Empreinte numérique et libertés fondamentales
Le confinement et la limitation des interactions physiques ont eu comme corollaire un accroissement sensible des interactions numériques.
L’augmentation du trafic internet, de l’ordre de 30 % en France, et de l’utilisation des outils numériques (télétravail, réseaux sociaux, plateformes de vidéo en streaming, etc.) ainsi que les mesures adoptées pour faire face à l’urgence sanitaire invitent à s’interroger sur la conciliation de l’empreinte numérique avec le droit au respect de la vie privée et le droit au respect des données à caractère personnel.
À ce titre, il est possible de distinguer le traçage numérique selon qu’il est volontaire ou involontaire.
Le contrôle, par le Conseil d’État, du dispositif de surveillance par drones mis en place par la préfecture de police afin de s’assurer du respect du confinement et l’interdiction des rassemblements lors du déconfinement illustre les conditions de conciliation du traçage numérique involontaire avec le droit au respect de la vie privée (CE, ord., 18 mai 2020, n°440442).
Le Conseil d’État a d’abord relevé que l’usage du dispositif n’était pas de nature à porter, par lui-même, une atteinte grave et manifestement illégale aux libertés fondamentales invoquées par les requérants tenant la finalité légitime de l’objectif poursuivi par le dispositif visant à faire cesser ou prévenir le trouble à l’ordre public que constitue la méconnaissance des règles de sécurité sanitaire.
Toutefois, le Conseil d’État a considéré qu’une atteinte grave et manifestement illégale au droit au respect de la vie privée était caractérisée en l’espèce dès lors que les drones étaient « susceptibles de collecter des données identifiantes » et qu’aucun dispositif technique ne permettait de rendre impossible l’identification des personnes filmées.
Profondément modifiée pour tenir compte des observations émises par la Commission nationale informatique et libertés (CNIL, Délib. n° 2020-046 portant avis sur un projet d’application mobile dénommée « StopCovid », 24 avril 2020) et le Conseil national du numérique (CNNum, Avis « StopCovid », 24 avril 2020) en matière de droit au respect de la vie privée et de protection des données, l’application StopCovid illustre le traçage numérique volontaire.
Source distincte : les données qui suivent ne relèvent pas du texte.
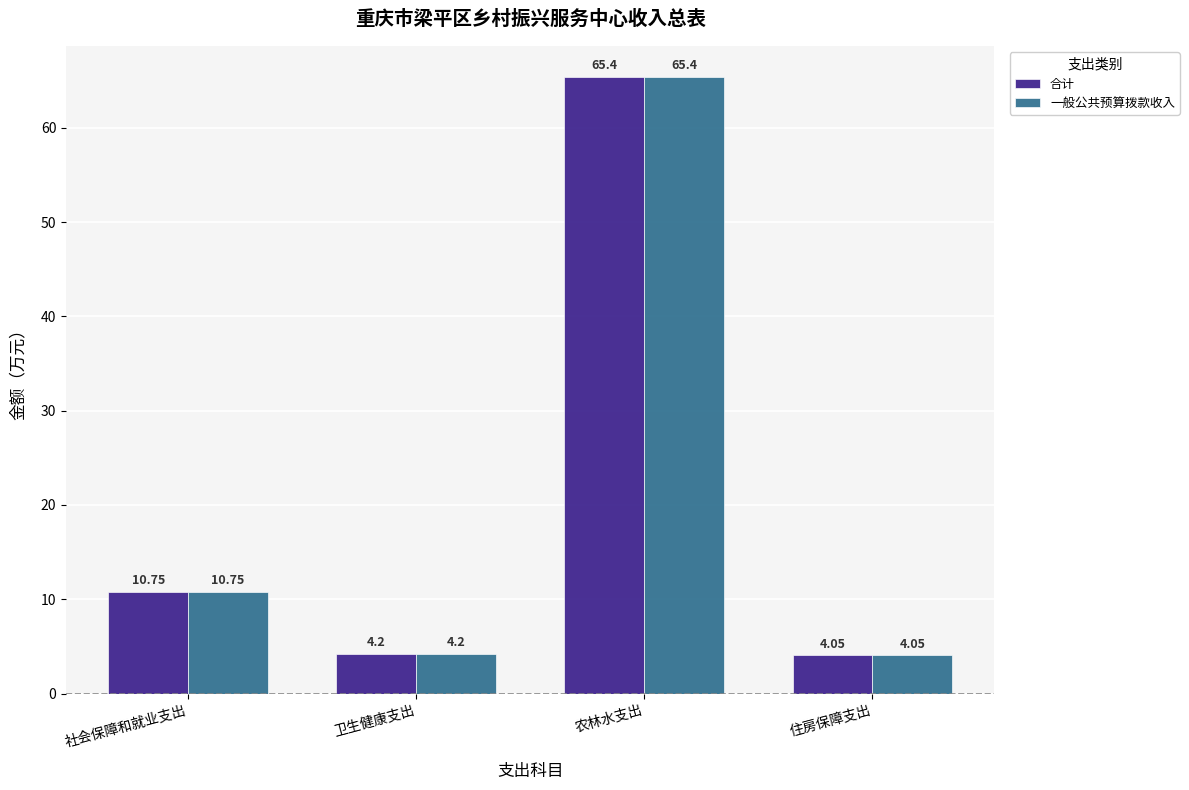

At which label is 合计 closest to 34?

社会保障和就业支出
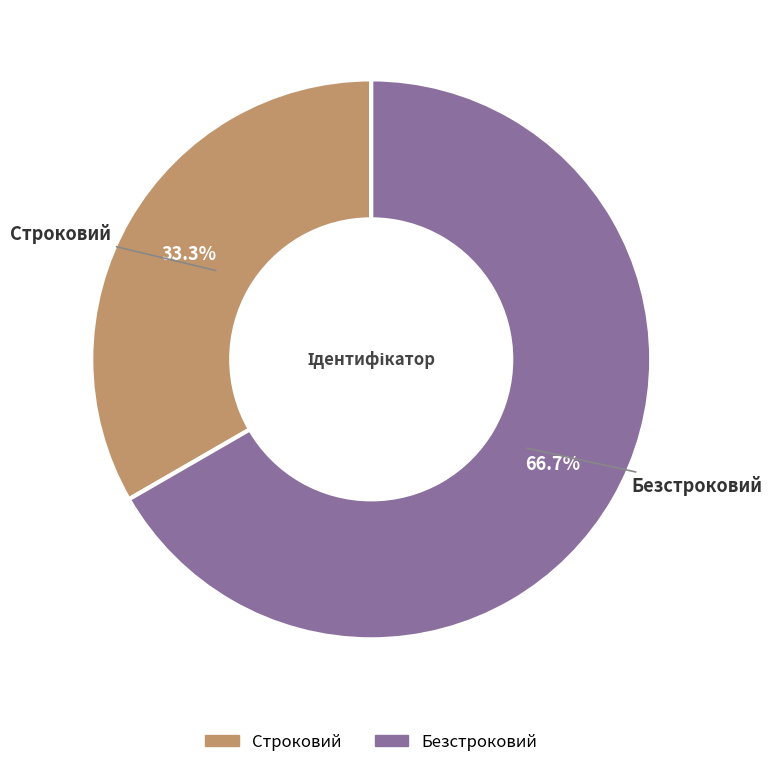

Rank the categories by value from highest to lowest.

Безстроковий, Строковий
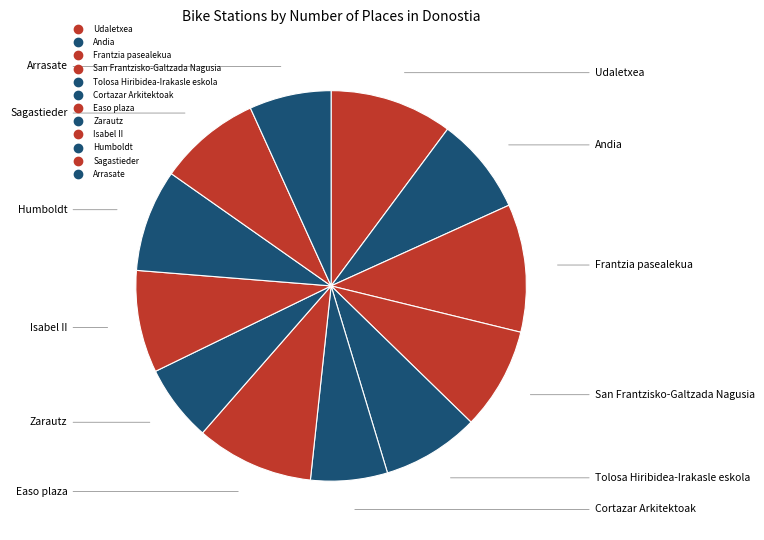

What is the total percentage of Andia and Humboldt?

16.5%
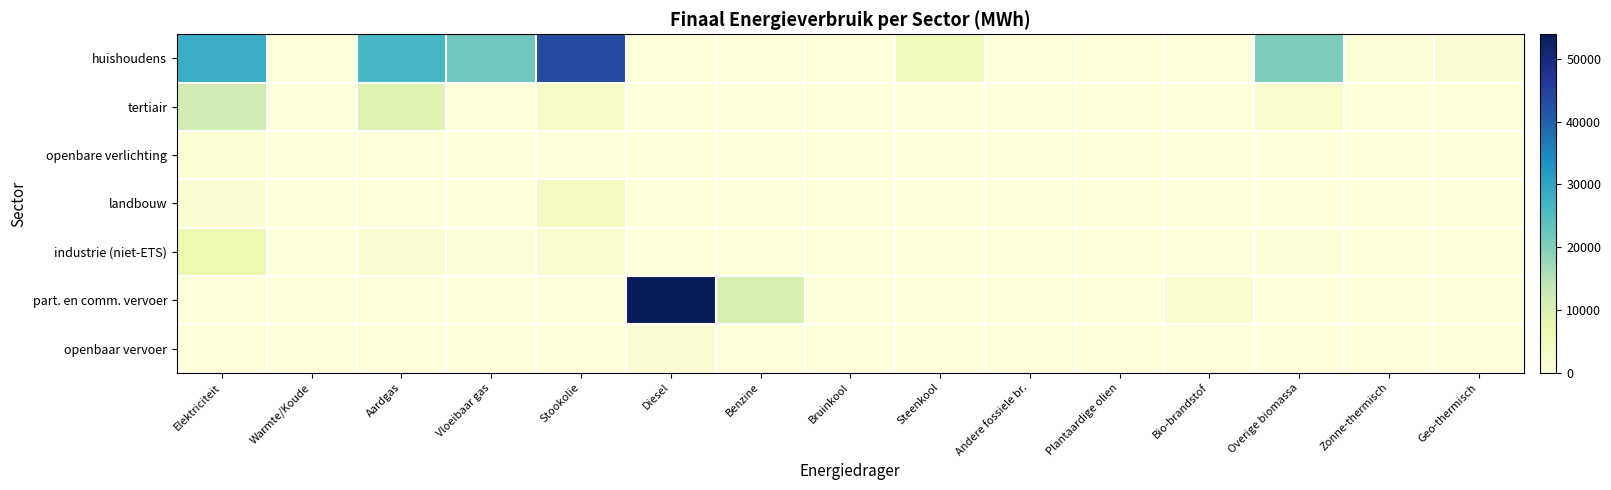

At which category is the sum across all series the highest?

Diesel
Le volontariat constituait un élément essentiel de l’application. Ainsi, pour la CNIL, le volontariat ne devait pas se limiter au choix pour l’utilisateur d’installer, d’utiliser et de désinstaller l’application, mais devait également garantir « qu’aucune conséquence négative n’est attachée à l’absence de téléchargement ou d’utilisation de l’application » sous peine de porter une atteinte « considérable » au droit au respect de la vie privée qui comprend le droit à la protection des données à caractère personnel.
La place du volontariat dans l’empreinte numérique, et la maîtrise de ses conséquences, fait directement écho à la question du consentement libre et éclairé déjà contrôlé par le juge à propos de l’utilisation des cookies publicitaires (CJUE, 1er oct. 2019, Planet 49, aff. C-673/17) ou de la collecte et du traitement de données personnelles de santé pour le traitement de l’apnée du sommeil (CE, 17 juin 2019, n°417962).
La question de la maîtrise d’une empreinte numérique souligne l’équilibre délicat entre la légitimité des buts poursuivis par la diffusion, la collecte et le traitement des données et le droit au respect de la vie privée qui comprend le droit à la protection des données à caractère personnel (CE, 19 juin 2020, n°440916).
Dans un autre registre, le contrôle des opérations électorales des 15 mars et 28 juin 2020, marquées par des campagnes résolument dématérialisées, conduira très certainement le juge administratif à affiner sa jurisprudence relative à l’utilisation des réseaux sociaux et à préciser dans quelle mesure la diffusion d’information qui n’est pas imputable à un candidat, participant indirectement à son empreinte numérique, peut être prise en compte pour évaluer la sincérité du scrutin (CE, 21 novembre 2018, n°422003).